> **Exercise task**: Duplicate, word for word, the stretch from "- Cannot insert 2" through "(Check Each Leaf)" in the page below on finding dead ends in a binary search tree.

> **Document extract**:
◇ ◇ ◇ ◇

Binary Search TreesProblem 20 of 22
Check whether BST contains Dead end
Problem Statement
Given a BST, check whether it contains a "dead end" or not. A dead end is a leaf node such that we cannot insert any new element after it while maintaining BST property.
A dead end exists when a leaf node's value has both value-1 and value+1 already present in the BST (or value is 1, so value-1 = 0 is invalid).
Example:
Dead End Exists:
8
/ \
5 9
/ \
2 7
/
1
Node 1 is a dead end:
- Cannot insert 0 (invalid for BST with positive integers)
- Cannot insert 2 (already exists as ancestor)
No Dead End:
8
/ \
5 11
/ \
2 7
/
1
Actually, 1 is still a dead end here too!
Approach 1: Brute Force (Check Each Leaf)
Intuition
For each leaf node, check if we can insert value-1 or value+1. If neither is possible, it's a dead end.
Algorithm
- Find all leaf nodes
- For each leaf, check:
- Is value-1 present in tree? (or is value = 1?)
- Is value+1 present in tree?
- If both conditions true for any leaf, dead end exists
java
import java.util.*;
class TreeNode {
int val;
TreeNode left, right;
TreeNode(int x) { val = x; }
}
public class Solution {
private void storeValues(TreeNode root, Set<Integer> values) {
if (root == null) return;
values.add(root.val);
storeValues(root.left, values);
storeValues(root.right, values);
}
private boolean checkDeadEndBruteForce(TreeNode root, Set<Integer> values) {
if (root == null) return false;
// If leaf node
if (root.left == null && root.right == null) {
boolean leftBlocked = (root.val == 1) || values.contains(root.val - 1);
boolean rightBlocked = values.contains(root.val + 1);
if (leftBlocked && rightBlocked) {
return true;
}
}
return checkDeadEndBruteForce(root.left, values) ||
checkDeadEndBruteForce(root.right, values);
}
public boolean isDeadEndBruteForce(TreeNode root) {
Set<Integer> values = new HashSet<>();
storeValues(root, values);
return checkDeadEndBruteForce(root, values);
}
}Complexity Analysis
- Time Complexity: O(n) - Two traversals
- Space Complexity: O(n) - HashSet to store values
Approach 2: Optimal (Range-based Check)
Intuition
Pass down valid ranges while traversing. At each leaf, if the valid range has size 0 (min == max), it's a dead end.

◇ ◇ ◇ ◇

> **Given material**:
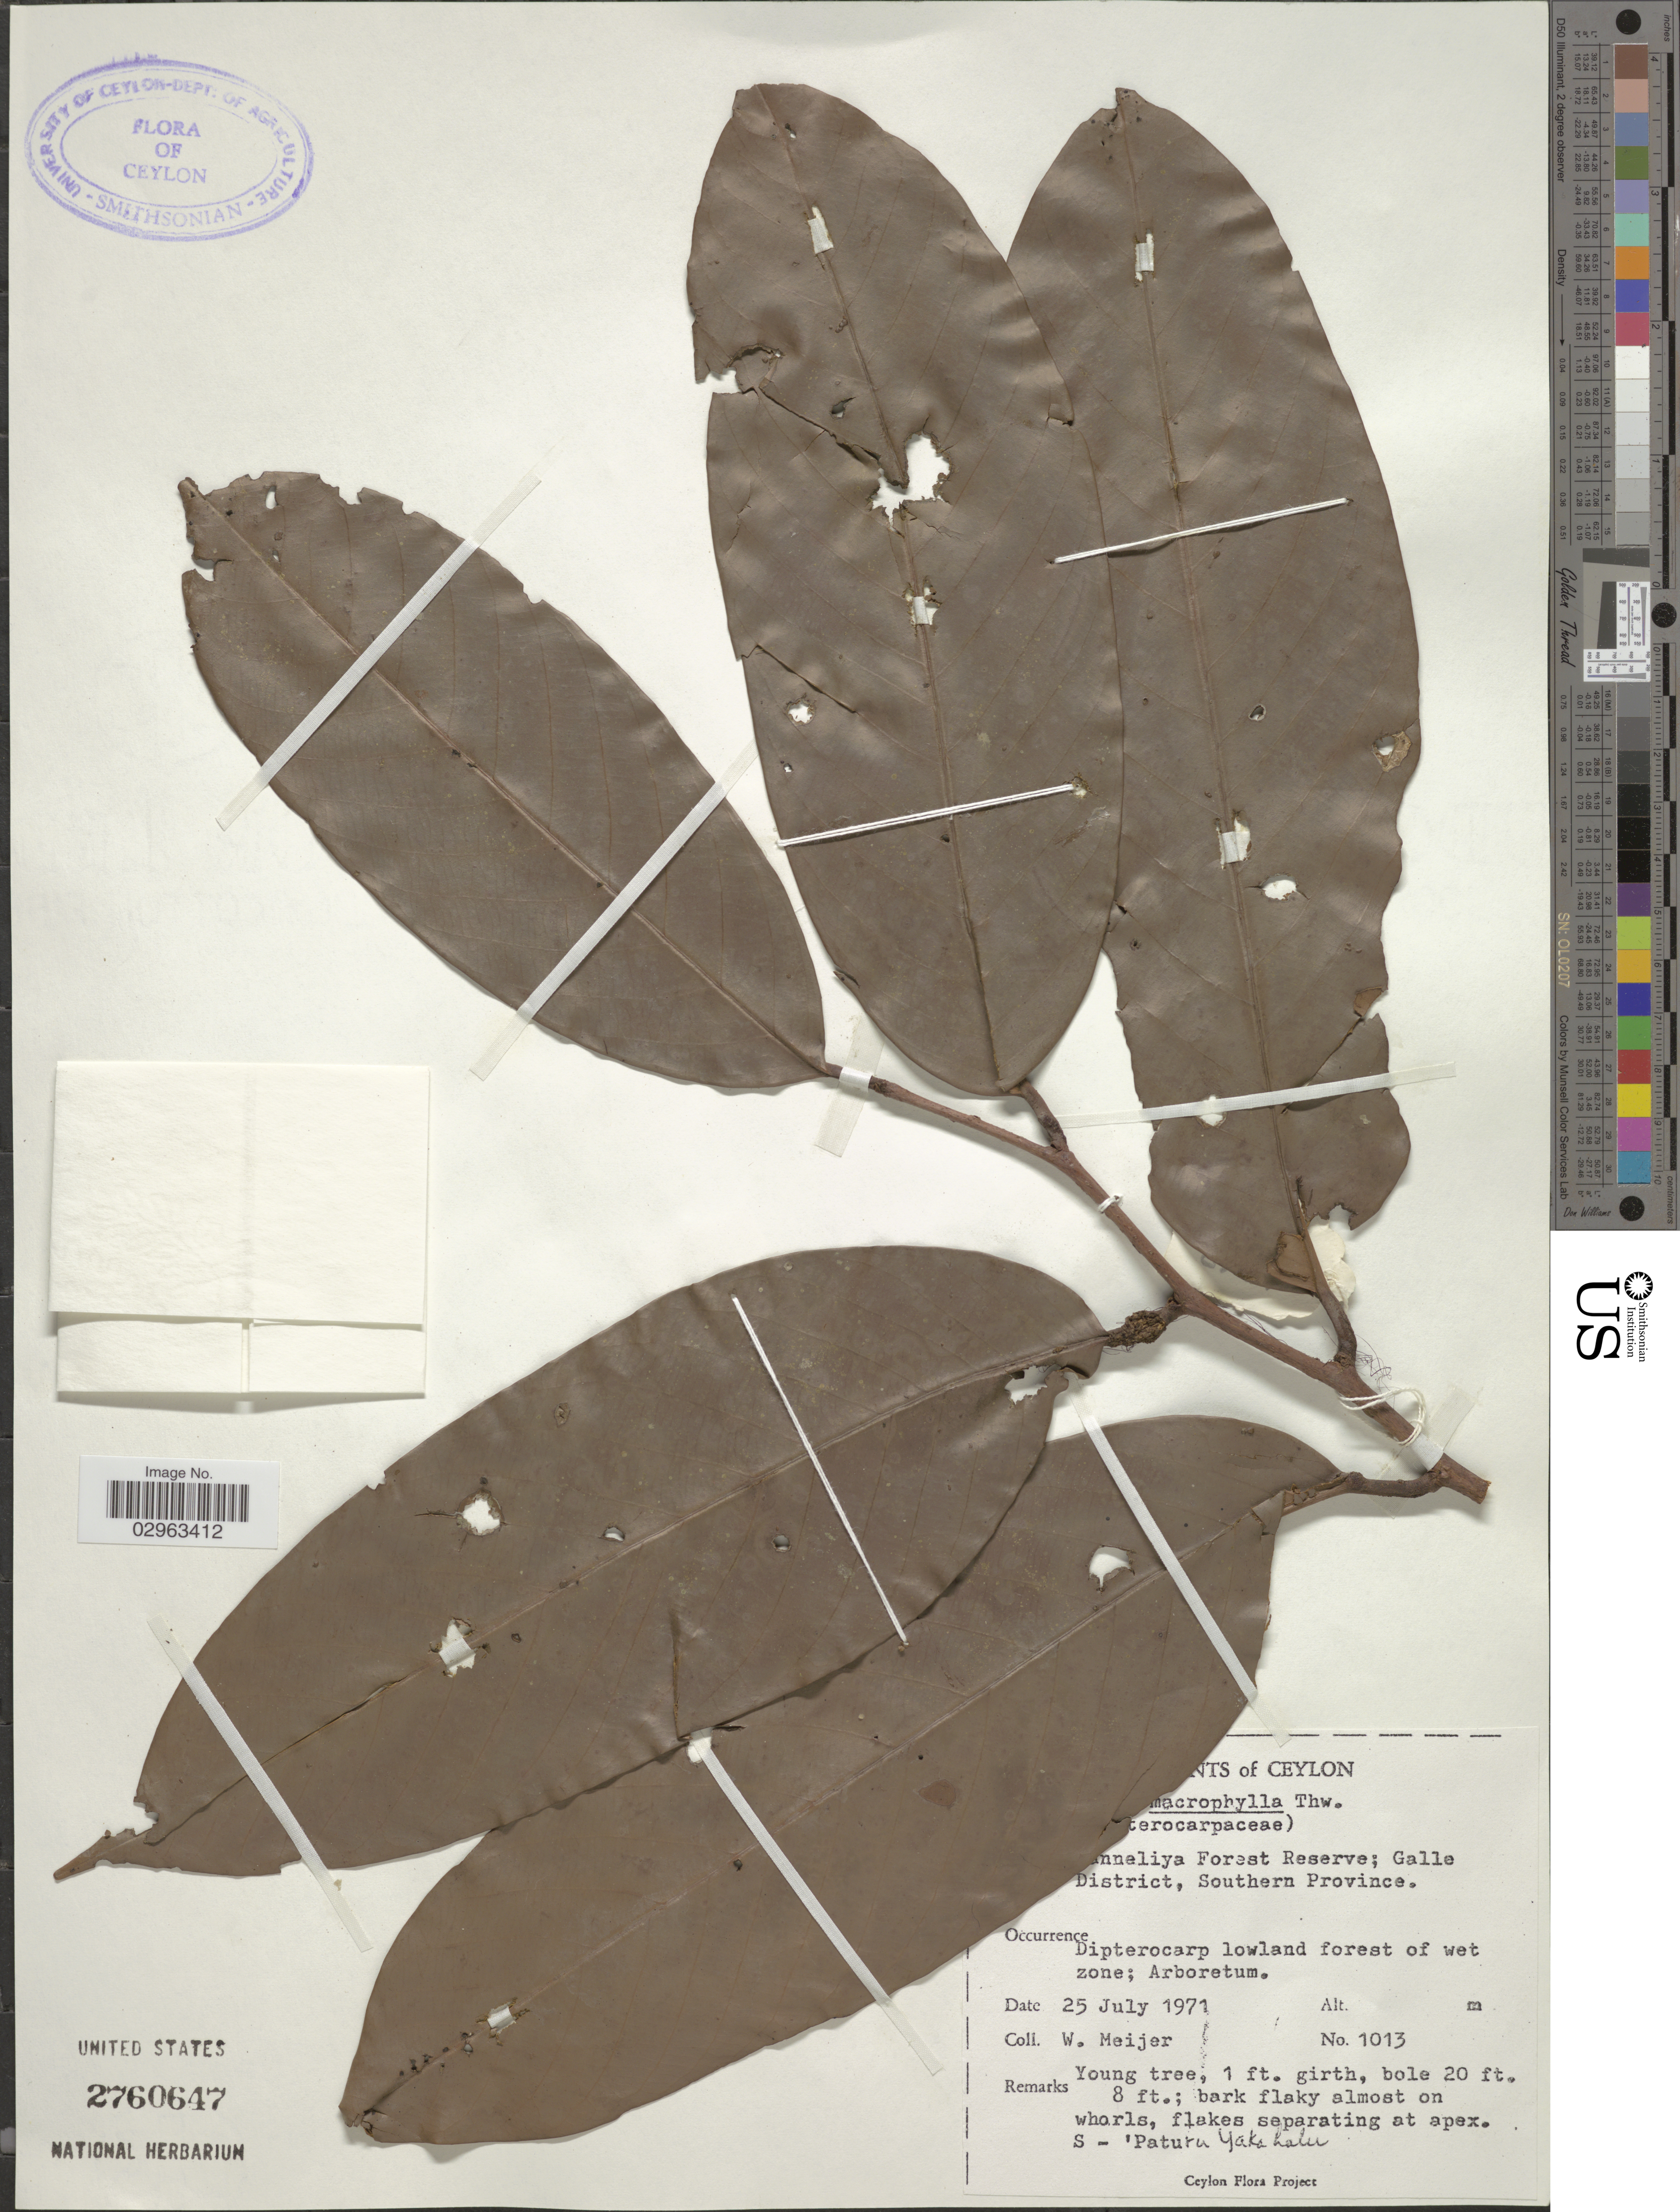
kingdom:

◇ ◇ ◇ ◇

> **Reply**:
- Cannot insert 2 (already exists as ancestor)
No Dead End:
8
/ \
5 11
/ \
2 7
/
1
Actually, 1 is still a dead end here too!
Approach 1: Brute Force (Check Each Leaf)